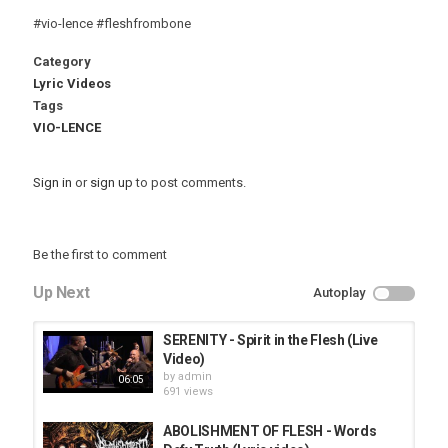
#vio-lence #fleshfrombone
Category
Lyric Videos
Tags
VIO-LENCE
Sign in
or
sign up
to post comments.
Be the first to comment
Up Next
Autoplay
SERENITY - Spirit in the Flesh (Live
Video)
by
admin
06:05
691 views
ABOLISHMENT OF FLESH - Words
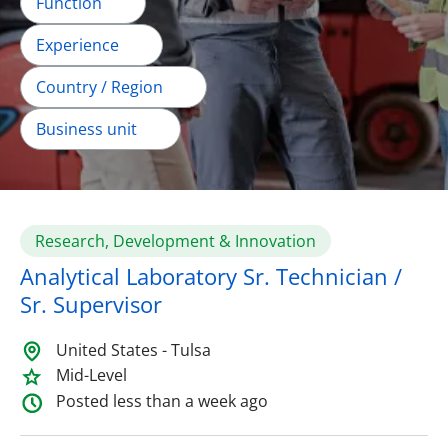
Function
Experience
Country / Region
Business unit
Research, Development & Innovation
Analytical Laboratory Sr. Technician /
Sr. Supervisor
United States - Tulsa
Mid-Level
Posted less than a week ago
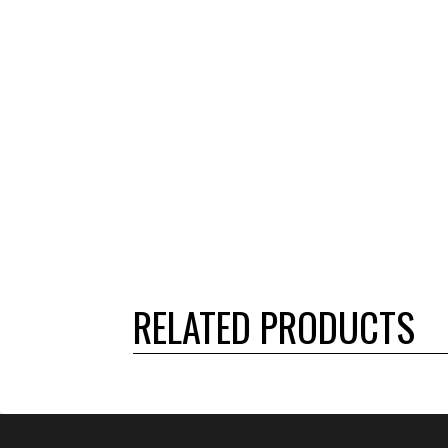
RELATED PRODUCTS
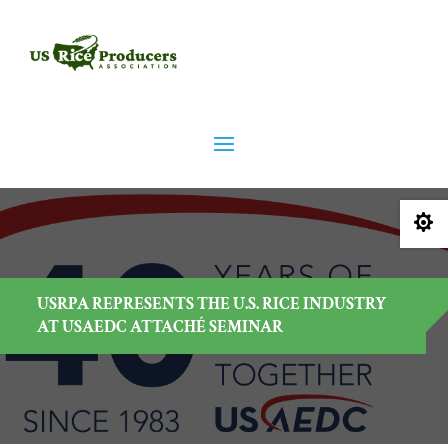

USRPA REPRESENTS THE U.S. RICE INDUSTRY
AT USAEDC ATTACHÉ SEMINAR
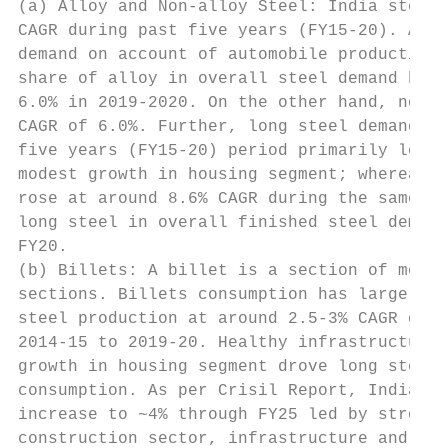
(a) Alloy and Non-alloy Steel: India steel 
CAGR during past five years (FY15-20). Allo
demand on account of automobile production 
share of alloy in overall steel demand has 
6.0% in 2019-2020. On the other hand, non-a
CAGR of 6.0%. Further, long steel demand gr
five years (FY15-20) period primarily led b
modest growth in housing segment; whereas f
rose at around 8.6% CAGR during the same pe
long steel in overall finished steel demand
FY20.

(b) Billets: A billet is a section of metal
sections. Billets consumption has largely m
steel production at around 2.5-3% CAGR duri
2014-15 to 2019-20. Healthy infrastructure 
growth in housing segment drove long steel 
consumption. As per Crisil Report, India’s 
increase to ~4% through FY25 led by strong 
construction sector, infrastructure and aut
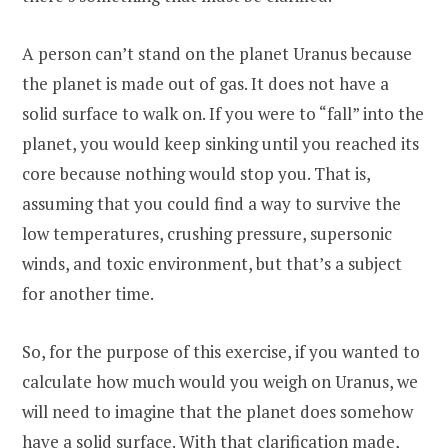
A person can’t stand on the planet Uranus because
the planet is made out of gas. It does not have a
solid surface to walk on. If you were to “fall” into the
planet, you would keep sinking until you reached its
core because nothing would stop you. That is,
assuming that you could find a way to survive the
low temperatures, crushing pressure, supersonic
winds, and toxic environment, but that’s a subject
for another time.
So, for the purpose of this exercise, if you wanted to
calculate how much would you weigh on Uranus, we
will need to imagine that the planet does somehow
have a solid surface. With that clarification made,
========================================
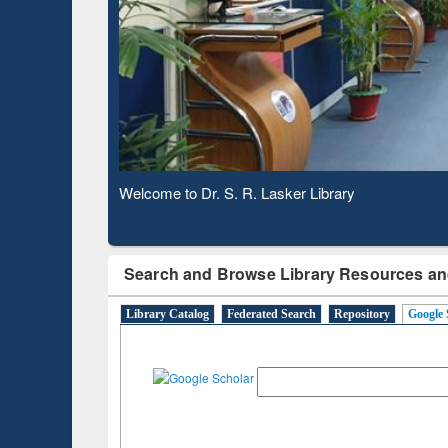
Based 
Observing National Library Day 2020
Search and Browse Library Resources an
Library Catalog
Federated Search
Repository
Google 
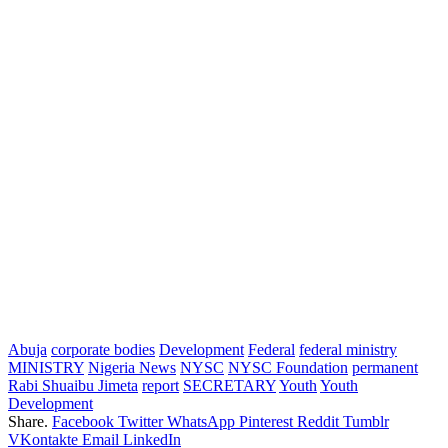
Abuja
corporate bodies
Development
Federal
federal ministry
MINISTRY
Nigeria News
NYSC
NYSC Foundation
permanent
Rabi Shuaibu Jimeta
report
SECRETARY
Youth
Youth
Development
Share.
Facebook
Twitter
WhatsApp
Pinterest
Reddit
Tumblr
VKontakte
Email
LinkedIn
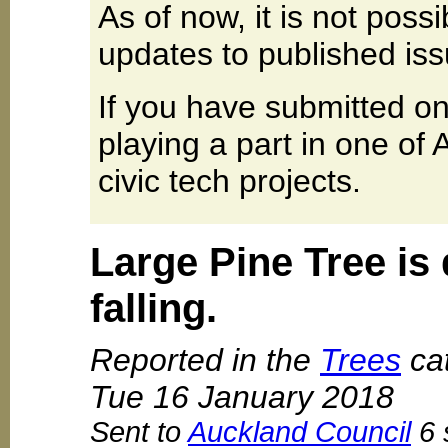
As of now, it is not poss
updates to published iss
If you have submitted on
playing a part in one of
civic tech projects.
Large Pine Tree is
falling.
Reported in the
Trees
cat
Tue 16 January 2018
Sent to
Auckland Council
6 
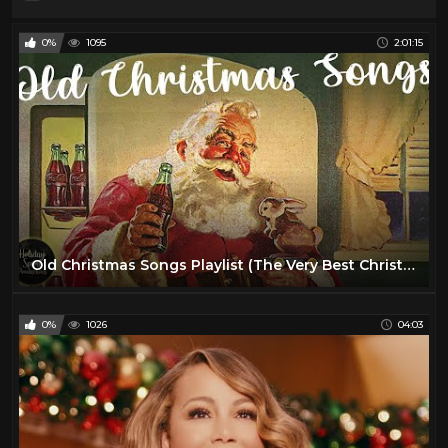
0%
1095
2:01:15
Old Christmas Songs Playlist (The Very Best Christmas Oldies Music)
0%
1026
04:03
========================================
PROBLEM DESCRIPTION: In the entries above, find the line with "So, for the" and the line with "have a solid", then set down exactly those two and every line between them, nothing else.

SOLUTION FOR THIS TASK:
So, for the purpose of this exercise, if you wanted to
calculate how much would you weigh on Uranus, we
will need to imagine that the planet does somehow
have a solid surface. With that clarification made,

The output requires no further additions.